Sir Archibald Geikie has called attention to the swiftness with which the structure of the coral polyp's skeleton is effaced from the foundation and a compact mass of rock put in its place. The sea-water's chemical and dissolving action, and the vast amount of mud and sand produced by the breakers are chiefly responsible for this. As the rock is being formed it is always being cemented. On the portion of a reef laid dry at low water, the coral rock looks in many places as solid and old as some of the ancient white limestones and marbles of the land. In pools where a current of water keeps the grains of coral sand in motion, each grain may be seen to be rounded. This is because on each particle of coral the dissolved carbonate of lime in the water is always being deposited (like the sediment in the bottom of a kettle). A mass of these rounded or egg-like grains all gathered together in a lump is called oolite, from the Greek word "oon" (Latin "ovum"), an egg. In many limestones, now forming parts of agricultural land, this oolitic structure is strikingly shown, and there can be no doubt that in such cases it was produced just as now coral reefs are being formed before our eyes. In the coral tracts of the Pacific Ocean there are nearly three hundred coral islands, besides extensive reefs round volcanic islands. Others occur in the Indian Ocean.

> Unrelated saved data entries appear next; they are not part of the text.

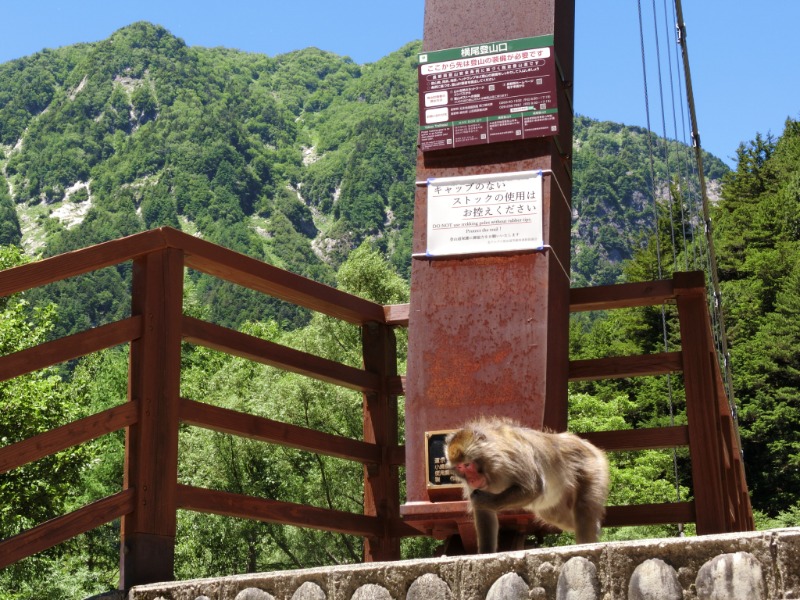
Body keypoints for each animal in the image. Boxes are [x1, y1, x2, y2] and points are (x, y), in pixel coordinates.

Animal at [446, 418, 608, 552]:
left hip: (590, 468)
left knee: (584, 508)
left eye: (467, 465)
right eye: (460, 467)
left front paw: (484, 500)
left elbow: (533, 487)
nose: (471, 479)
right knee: (560, 518)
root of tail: (587, 444)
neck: (490, 467)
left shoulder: (511, 456)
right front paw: (486, 552)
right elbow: (484, 513)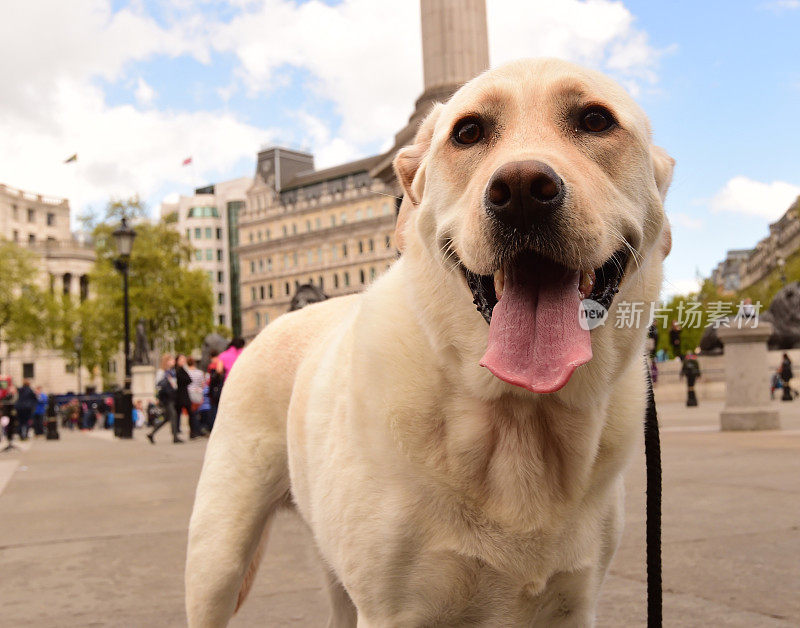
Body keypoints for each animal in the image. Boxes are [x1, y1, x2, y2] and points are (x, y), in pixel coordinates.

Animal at [184, 56, 672, 624]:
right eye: (468, 132)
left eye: (596, 121)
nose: (522, 191)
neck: (520, 418)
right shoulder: (393, 610)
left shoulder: (573, 605)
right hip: (218, 553)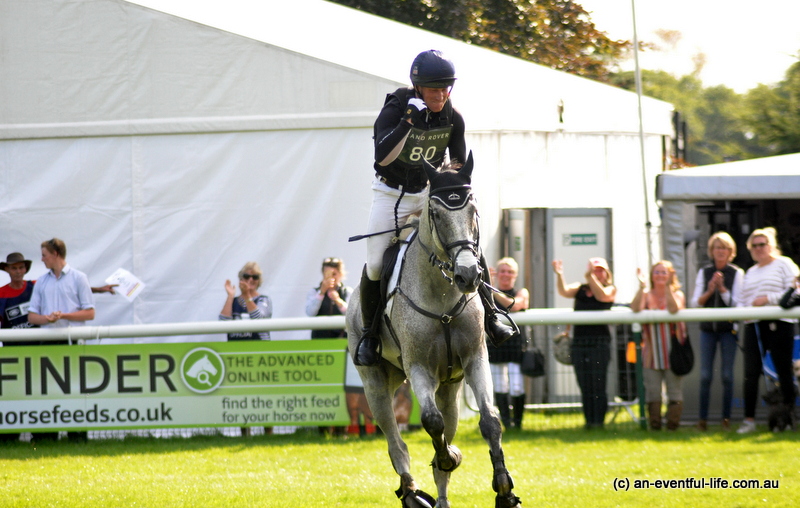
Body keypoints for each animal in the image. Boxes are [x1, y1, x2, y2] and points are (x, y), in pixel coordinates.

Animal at [347, 153, 521, 508]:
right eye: (437, 214)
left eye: (474, 211)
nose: (468, 275)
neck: (441, 293)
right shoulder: (418, 368)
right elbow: (430, 421)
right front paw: (449, 456)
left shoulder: (475, 359)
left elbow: (490, 419)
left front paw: (504, 487)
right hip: (376, 384)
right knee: (396, 444)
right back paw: (412, 493)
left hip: (449, 386)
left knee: (446, 427)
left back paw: (440, 496)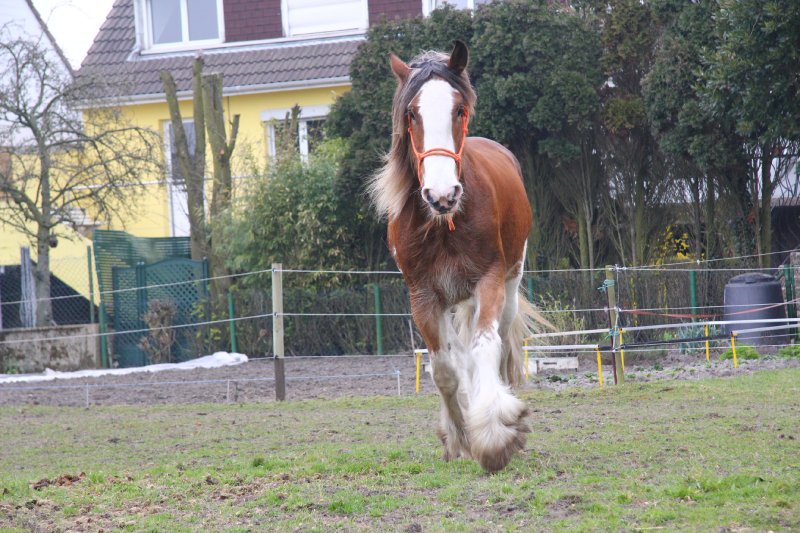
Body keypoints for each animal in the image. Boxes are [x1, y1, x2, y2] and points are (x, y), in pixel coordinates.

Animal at [370, 39, 544, 468]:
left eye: (459, 110)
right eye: (412, 114)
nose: (442, 194)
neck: (443, 223)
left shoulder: (489, 281)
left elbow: (486, 347)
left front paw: (496, 436)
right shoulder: (423, 296)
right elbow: (445, 369)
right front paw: (459, 437)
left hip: (509, 284)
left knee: (498, 345)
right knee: (460, 355)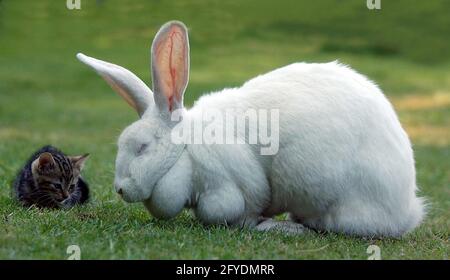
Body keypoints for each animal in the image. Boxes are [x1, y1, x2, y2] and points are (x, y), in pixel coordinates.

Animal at [77, 20, 426, 237]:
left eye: (142, 147)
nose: (120, 189)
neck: (185, 150)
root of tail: (407, 209)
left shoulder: (226, 187)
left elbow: (232, 213)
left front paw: (259, 225)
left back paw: (289, 227)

Coral reefs abound in the West Indian seas, where in many of the islands they have been upraised into dry land—in Cuba to a height of 1100 feet above the sea-level. The Great Barrier Reef that fronts the north-eastern coast of Australia is 1250 miles long and from ten to ninety miles broad.
It will thus be seen that, apart from any other consideration, the animals of past ages leave permanent records of their existence merely by the accumulation of their dead bodies. Nevertheless, alike on land and on sea, the proportions of organic remains thus sealed and preserved is only a small part of the total population of plants and animals living at any given time.